The present invention relates generally to a system and method to facilitate power saving for a wireless station.
The Institute of Electrical and Electronic Engineers (IEEE) 802.11e draft standard defines two access methods for Quality of Service (QoS) streams, EDCA (Enhanced Distributed. Channel Access) and HCCA (Hybrid Controlled Channel Access).
EDCA channel access is contention based. EDCA channel access parameters are prioritized so that channel access delay is statistically decreased for high priority streams. On lightly loaded channels, EDCA minimizes channel latency; however, EDCA is susceptible to congestion as the traffic load increases, especially in networks with hidden nodes. Herein, a first wireless station is “hidden” from a second wireless station if the second wireless station cannot detect transmissions by the first wireless stations; however, simultaneous transmissions by the wireless stations will collide at a receiver (e.g. a common parent access point).

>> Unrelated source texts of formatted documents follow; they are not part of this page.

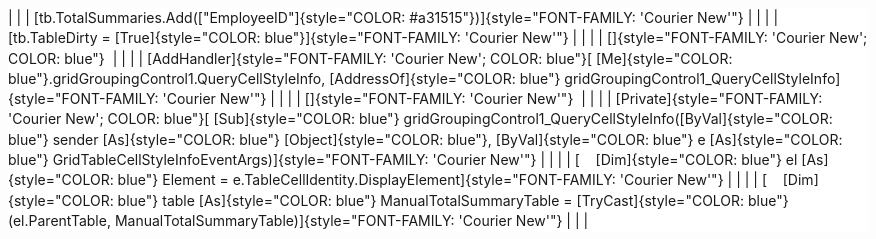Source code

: |                                                                                                                                                                                                                                                                                                                                                            |
| [tb.TotalSummaries.Add([\"EmployeeID\"]{style="COLOR: #a31515"})]{style="FONT-FAMILY: 'Courier New'"}                                                                                                                                                                                                                                                      |
|                                                                                                                                                                                                                                                                                                                                                            |
| [tb.TableDirty = [True]{style="COLOR: blue"}]{style="FONT-FAMILY: 'Courier New'"}                                                                                                                                                                                                                                                                          |
|                                                                                                                                                                                                                                                                                                                                                            |
| []{style="FONT-FAMILY: 'Courier New'; COLOR: blue"}                                                                                                                                                                                                                                                                                                        |
|                                                                                                                                                                                                                                                                                                                                                            |
| [AddHandler]{style="FONT-FAMILY: 'Courier New'; COLOR: blue"}[ [Me]{style="COLOR: blue"}.gridGroupingControl1.QueryCellStyleInfo, [AddressOf]{style="COLOR: blue"} gridGroupingControl1_QueryCellStyleInfo]{style="FONT-FAMILY: 'Courier New'"}                                                                                                            |
|                                                                                                                                                                                                                                                                                                                                                            |
| []{style="FONT-FAMILY: 'Courier New'"}                                                                                                                                                                                                                                                                                                                     |
|                                                                                                                                                                                                                                                                                                                                                            |
| [Private]{style="FONT-FAMILY: 'Courier New'; COLOR: blue"}[ [Sub]{style="COLOR: blue"} gridGroupingControl1_QueryCellStyleInfo([ByVal]{style="COLOR: blue"} sender [As]{style="COLOR: blue"} [Object]{style="COLOR: blue"}, [ByVal]{style="COLOR: blue"} e [As]{style="COLOR: blue"} GridTableCellStyleInfoEventArgs)]{style="FONT-FAMILY: 'Courier New'"} |
|                                                                                                                                                                                                                                                                                                                                                            |
| [    [Dim]{style="COLOR: blue"} el [As]{style="COLOR: blue"} Element = e.TableCellIdentity.DisplayElement]{style="FONT-FAMILY: 'Courier New'"}                                                                                                                                                                                                             |
|                                                                                                                                                                                                                                                                                                                                                            |
| [    [Dim]{style="COLOR: blue"} table [As]{style="COLOR: blue"} ManualTotalSummaryTable = [TryCast]{style="COLOR: blue"}(el.ParentTable, ManualTotalSummaryTable)]{style="FONT-FAMILY: 'Courier New'"}                                                                                                                                                     |
|                                                                                                                                                                                                                                                                                                                                                            |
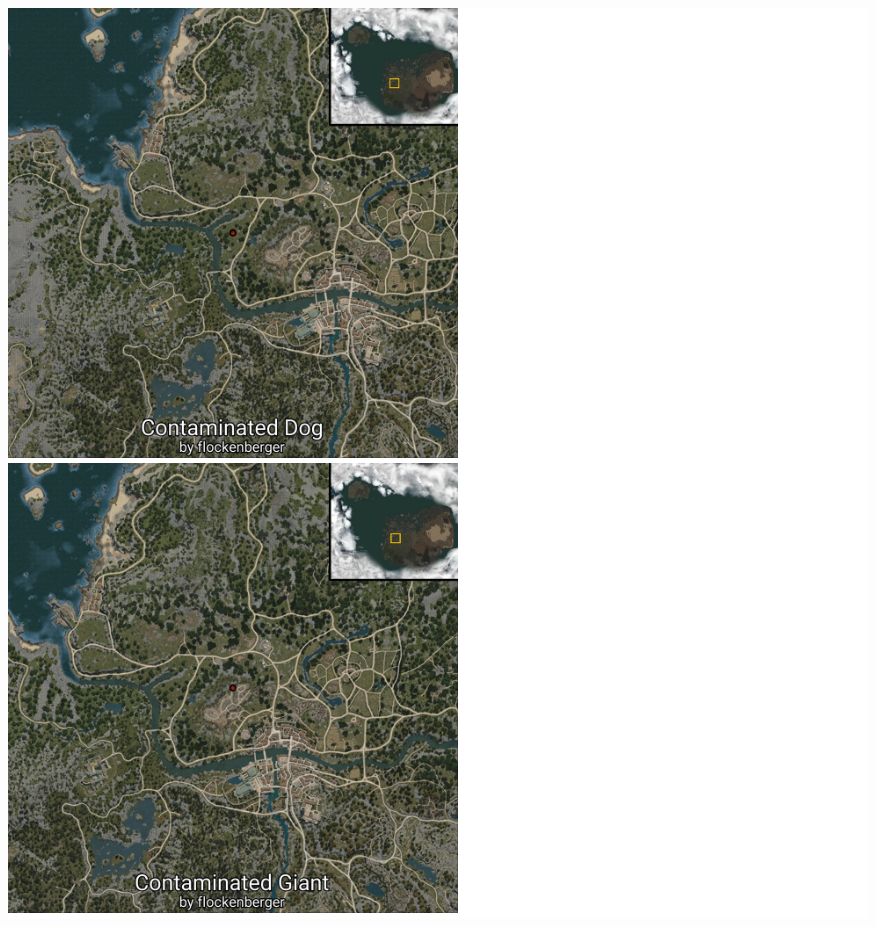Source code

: <img src="./Refugee Camp_Contaminated Dog_Preview.webp" width="450"/> <img src="./Refugee Camp_Contaminated Giant_Preview.webp" width="450"/>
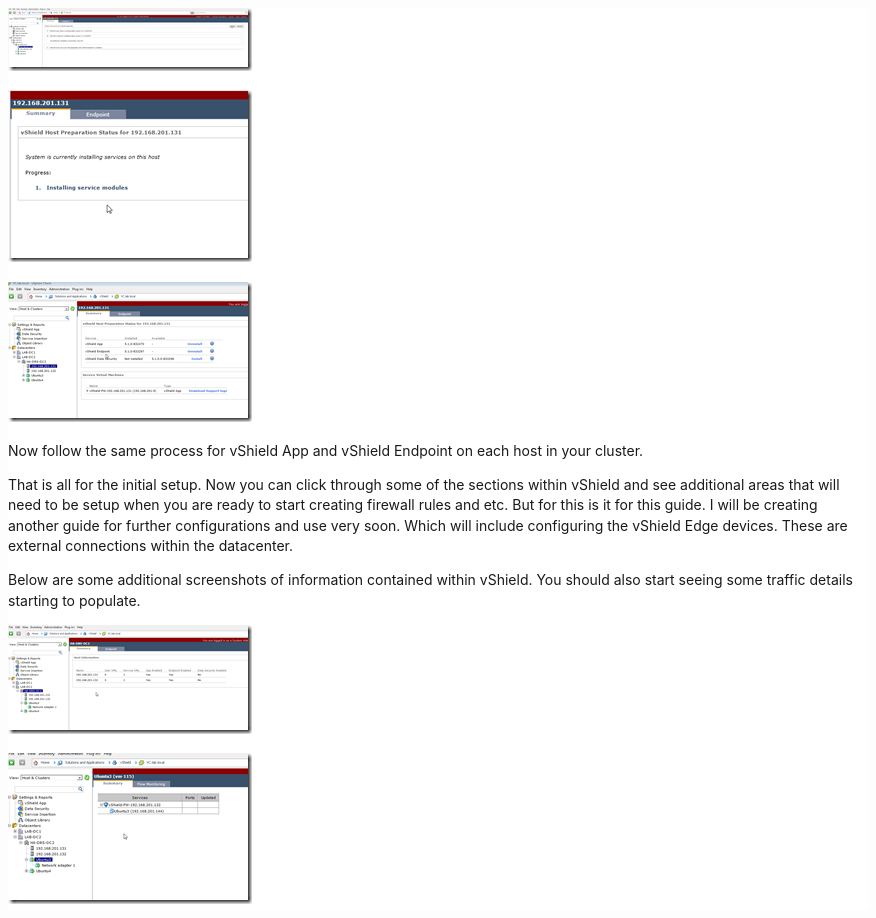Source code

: ![16-14-46](../../assets/16-14-46_thumb.png "16-14-46")

![16-15-01](../../assets/16-15-01_thumb.png "16-15-01")

![16-15-34](../../assets/16-15-34_thumb.png "16-15-34")

Now follow the same process for vShield App and vShield Endpoint on each
host in your cluster.

That is all for the initial setup. Now you can click through some of the
sections within vShield and see additional areas that will need to be
setup when you are ready to start creating firewall rules and etc. But
for this is it for this guide. I will be creating another guide for
further configurations and use very soon. Which will include configuring
the vShield Edge devices. These are external connections within the
datacenter.

Below are some additional screenshots of information contained within
vShield. You should also start seeing some traffic details starting to
populate.

![16-28-11](../../assets/16-28-11_thumb.png "16-28-11")

![16-28-37](../../assets/16-28-37_thumb.png "16-28-37")
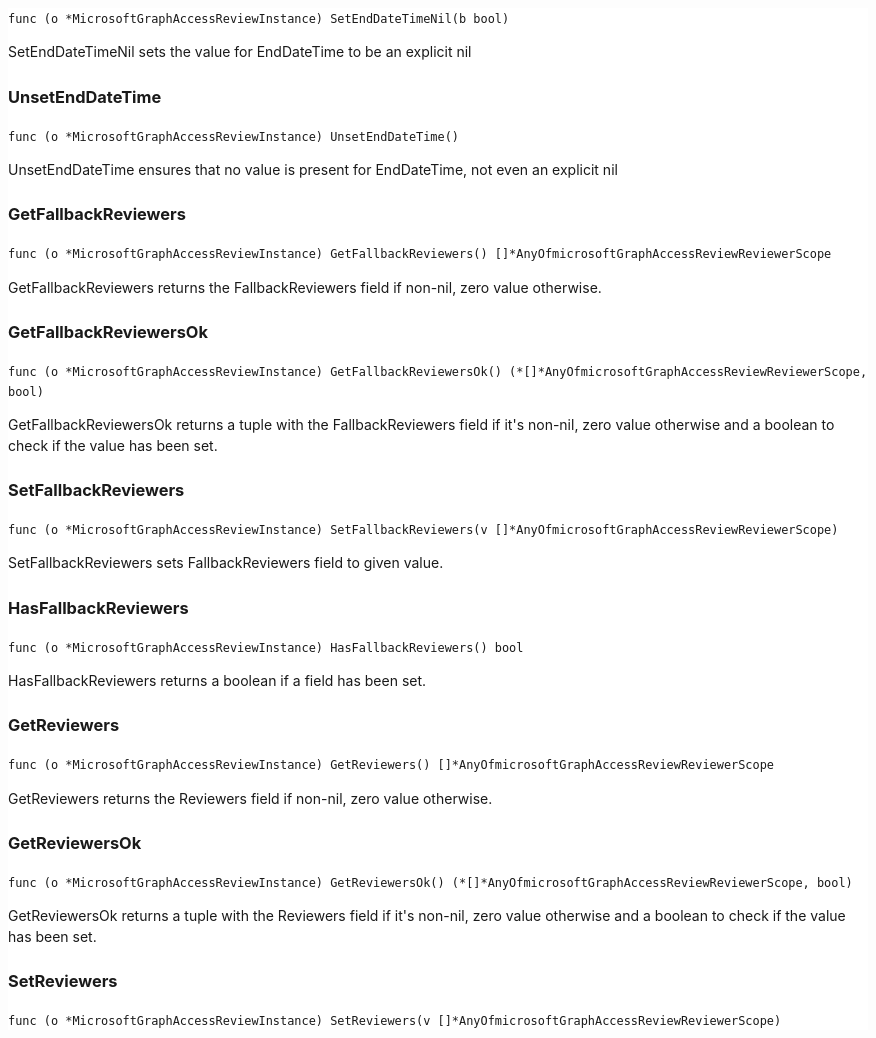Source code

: `func (o *MicrosoftGraphAccessReviewInstance) SetEndDateTimeNil(b bool)`

 SetEndDateTimeNil sets the value for EndDateTime to be an explicit nil

### UnsetEndDateTime
`func (o *MicrosoftGraphAccessReviewInstance) UnsetEndDateTime()`

UnsetEndDateTime ensures that no value is present for EndDateTime, not even an explicit nil
### GetFallbackReviewers

`func (o *MicrosoftGraphAccessReviewInstance) GetFallbackReviewers() []*AnyOfmicrosoftGraphAccessReviewReviewerScope`

GetFallbackReviewers returns the FallbackReviewers field if non-nil, zero value otherwise.

### GetFallbackReviewersOk

`func (o *MicrosoftGraphAccessReviewInstance) GetFallbackReviewersOk() (*[]*AnyOfmicrosoftGraphAccessReviewReviewerScope, bool)`

GetFallbackReviewersOk returns a tuple with the FallbackReviewers field if it's non-nil, zero value otherwise
and a boolean to check if the value has been set.

### SetFallbackReviewers

`func (o *MicrosoftGraphAccessReviewInstance) SetFallbackReviewers(v []*AnyOfmicrosoftGraphAccessReviewReviewerScope)`

SetFallbackReviewers sets FallbackReviewers field to given value.

### HasFallbackReviewers

`func (o *MicrosoftGraphAccessReviewInstance) HasFallbackReviewers() bool`

HasFallbackReviewers returns a boolean if a field has been set.

### GetReviewers

`func (o *MicrosoftGraphAccessReviewInstance) GetReviewers() []*AnyOfmicrosoftGraphAccessReviewReviewerScope`

GetReviewers returns the Reviewers field if non-nil, zero value otherwise.

### GetReviewersOk

`func (o *MicrosoftGraphAccessReviewInstance) GetReviewersOk() (*[]*AnyOfmicrosoftGraphAccessReviewReviewerScope, bool)`

GetReviewersOk returns a tuple with the Reviewers field if it's non-nil, zero value otherwise
and a boolean to check if the value has been set.

### SetReviewers

`func (o *MicrosoftGraphAccessReviewInstance) SetReviewers(v []*AnyOfmicrosoftGraphAccessReviewReviewerScope)`
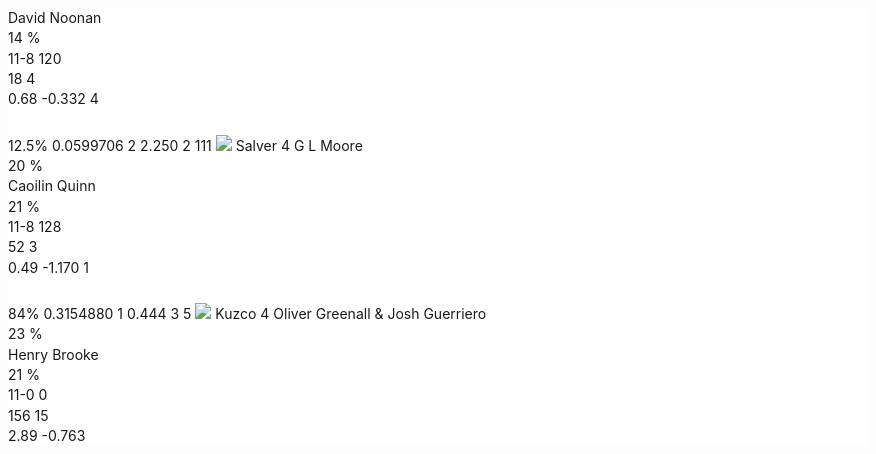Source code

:   <td style="text-align:left;"> David Noonan <br> <div class="badge rounded-pill average "> 14 % <div> </div>
</div>
</td>
   <td style="text-align:center;"> 11-8 </td>
   <td style="text-align:center;"> 120 <br> 18 </td>
   <td style="text-align:center;"> 4 <br> 0.68 </td>
   <td style="text-align:center;"> -0.332 </td>
   <td style="text-align:center;"> 4 </td>
   <td style="text-align:center;"> <div class="progress" style="height:5px">     <div class="progress-bar rounded-3 bg-primary" role="progressbar" style="width: 12.5% " aria-valuenow="25" aria-valuemin="0" aria-valuemax="100"></div> </div> <br> 12.5% </td>
   <td style="text-align:center;"> 0.0599706 </td>
   <td style="text-align:center;"> 2 </td>
   <td style="text-align:center;"> 2.250 </td>
  </tr>
  <tr>
   <td style="text-align:center;width: 65px; "> 2 </td>
   <td style="text-align:left;"> 111 </td>
   <td style="text-align:center;width: 40px; ">  <html><body><img src="https://www.attheraces.com/images/silks/20240217/20240217NA141002.png?v=2"></body></html>
</td>
   <td style="text-align:left;"> Salver </td>
   <td style="text-align:center;"> 4 </td>
   <td style="text-align:left;"> G L Moore <br> <div class="badge rounded-pill average "> 20 % <div> </div>
</div>
</td>
   <td style="text-align:left;"> Caoilin Quinn <br> <div class="badge rounded-pill hot "> 21 % <div> </div>
</div>
</td>
   <td style="text-align:center;"> 11-8 </td>
   <td style="text-align:center;"> 128 <br> 52 </td>
   <td style="text-align:center;"> 3 <br> 0.49 </td>
   <td style="text-align:center;"> -1.170 </td>
   <td style="text-align:center;"> 1 </td>
   <td style="text-align:center;"> <div class="progress" style="height:5px">     <div class="progress-bar rounded-3 bg-primary" role="progressbar" style="width: 84% " aria-valuenow="25" aria-valuemin="0" aria-valuemax="100"></div> </div> <br> 84% </td>
   <td style="text-align:center;"> 0.3154880 </td>
   <td style="text-align:center;"> 1 </td>
   <td style="text-align:center;"> 0.444 </td>
  </tr>
  <tr>
   <td style="text-align:center;width: 65px; "> 3 </td>
   <td style="text-align:left;"> 5 </td>
   <td style="text-align:center;width: 40px; ">  <html><body><img src="https://www.attheraces.com/images/silks/20240217/20240217NA141003.png?v=2"></body></html>
</td>
   <td style="text-align:left;"> Kuzco </td>
   <td style="text-align:center;"> 4 </td>
   <td style="text-align:left;"> Oliver Greenall &amp; Josh Guerriero <br> <div class="badge rounded-pill hot "> 23 % <div> </div>
</div>
</td>
   <td style="text-align:left;"> Henry Brooke <br> <div class="badge rounded-pill hot "> 21 % <div> </div>
</div>
</td>
   <td style="text-align:center;"> 11-0 </td>
   <td style="text-align:center;"> 0 <br> 156 </td>
   <td style="text-align:center;"> 15 <br> 2.89 </td>
   <td style="text-align:center;"> -0.763 </td>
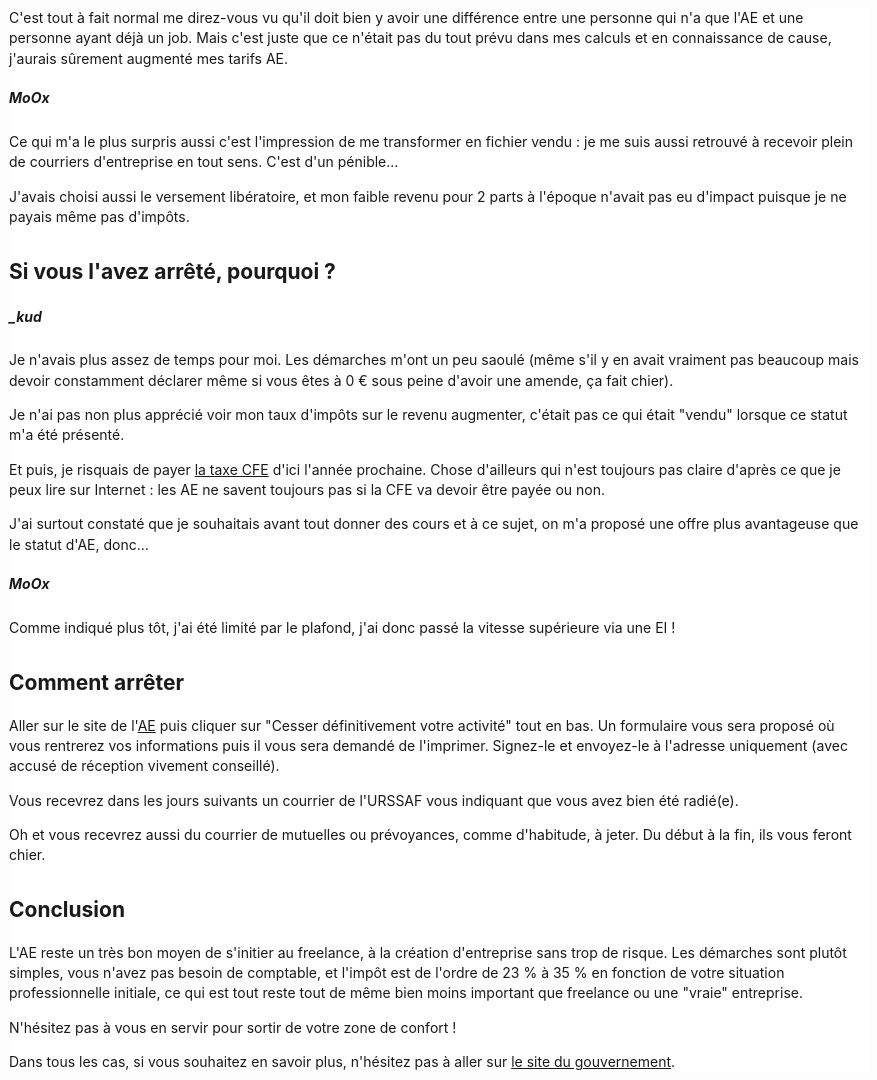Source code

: C'est tout à fait normal me direz-vous vu qu'il doit bien y avoir une différence entre une personne qui n'a que l'AE et une personne ayant déjà un job. Mais c'est juste que ce n'était pas du tout prévu dans mes calculs et en connaissance de cause, j'aurais sûrement augmenté mes tarifs AE.

##### **MoOx**

Ce qui m'a le plus surpris aussi c'est l'impression de me transformer en fichier vendu : je me suis aussi retrouvé à recevoir plein de courriers d'entreprise en tout sens. C'est d'un pénible...

J'avais choisi aussi le versement libératoire, et mon faible revenu pour 2 parts à l'époque n'avait pas eu d'impact puisque je ne payais même pas d'impôts.

## Si vous l'avez arrêté, pourquoi ?

##### **_kud**

Je n'avais plus assez de temps pour moi. Les démarches m'ont un peu saoulé (même s'il y en avait vraiment pas beaucoup mais devoir constamment déclarer même si vous êtes à 0 € sous peine d'avoir une amende, ça fait chier).

Je n'ai pas non plus apprécié voir mon taux d'impôts sur le revenu augmenter, c'était pas ce qui était "vendu" lorsque ce statut m'a été présenté.

Et puis, je risquais de payer [la taxe CFE](http://vosdroits.service-public.fr/professionnels-entreprises/F23547.xhtml) d'ici l'année prochaine. Chose d'ailleurs qui n'est toujours pas claire d'après ce que je peux lire sur Internet : les AE ne savent toujours pas si la CFE va devoir être payée ou non.

J'ai surtout constaté que je souhaitais avant tout donner des cours et à ce sujet, on m'a proposé une offre plus avantageuse que le statut d'AE, donc...

##### **MoOx**

Comme indiqué plus tôt, j'ai été limité par le plafond, j'ai donc passé la vitesse supérieure via une EI !

## Comment arrêter

Aller sur le site de l'[AE](https://www.cfe.urssaf.fr/autoentrepreneur/CFE_Bienvenue) puis cliquer sur "Cesser définitivement votre activité" tout en bas. Un formulaire vous sera proposé où vous rentrerez vos informations puis il vous sera demandé de l'imprimer. Signez-le et envoyez-le à l'adresse uniquement (avec accusé de réception vivement conseillé).

Vous recevrez dans les jours suivants un courrier de l'URSSAF vous indiquant que vous avez bien été radié(e).

Oh et vous recevrez aussi du courrier de mutuelles ou prévoyances, comme d'habitude, à jeter. Du début à la fin, ils vous feront chier.

## Conclusion

L'AE reste un très bon moyen de s'initier au freelance, à la création d'entreprise sans trop de risque. Les démarches sont plutôt simples, vous n'avez pas besoin de comptable, et l'impôt est de l'ordre de 23 % à 35 % en fonction de votre situation professionnelle initiale, ce qui est tout reste tout de même bien moins important que freelance ou une "vraie" entreprise.

N'hésitez pas à vous en servir pour sortir de votre zone de confort !

Dans tous les cas, si vous souhaitez en savoir plus, n'hésitez pas à aller sur [le site du gouvernement](http://www.economie.gouv.fr/cedef/auto-entrepreneur).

An AP (access point) may use the highly-prioritized “contention-controlled” HCCA access method to gain control of the channel. HCCA utilizes polling by a parent AP to grant channel access to child stations. HCCA is much less susceptible to collisions caused by hidden nodes since an AP is never hidden from its child stations. HCCA provides more deterministic access for QoS streams; however, HCCA adds latency because frames are only sent at scheduled polling times. An AP (access point) initiates a bi-direcitonal HCCA burst with a station by sending a data+poll frame to the station. An AP can only send a data+poll frame to the power-save HCCA station at the start of each scheduled wakeup time. The power-save station sends uplink frames in a scheduled wakeup period in response to a downlink poll frame.
An access method developed for power-save VoIP (Voice over Internet Protocol) stations is commonly referred to as “reverse polling.” Reverse polling is based on EDCA channel access and the 802.11e “Unscheduled Advanced Power-Save Delivery” (U-APSD) method. With reverse polling, frame exchanges between a power-save wireless station and a parent AP are always initiated by the wireless station. A U-APSD power-save VoIP station wakes up whenever it has a voice sample ready for transmission and sends an uplink voice frame to the AP. The uplink frame establishes an unscheduled wakeup period for the station. The AP then delivers downlink frames to the client during the unscheduled wakeup period. Reverse polling minimizes latency for the uplink stream, but is susceptible to congestion since it is EDCA based. If silence suppression is enabled, reverse polling also adds to the channel load because a U-APSD VoIP station generates “null” uplink frames to establish unscheduled wakeup periods during periods of uplink silence suppression.
In the IEEE 802.11e QoS standard, both HCCA and EDCA access cannot be used for the same QoS stream.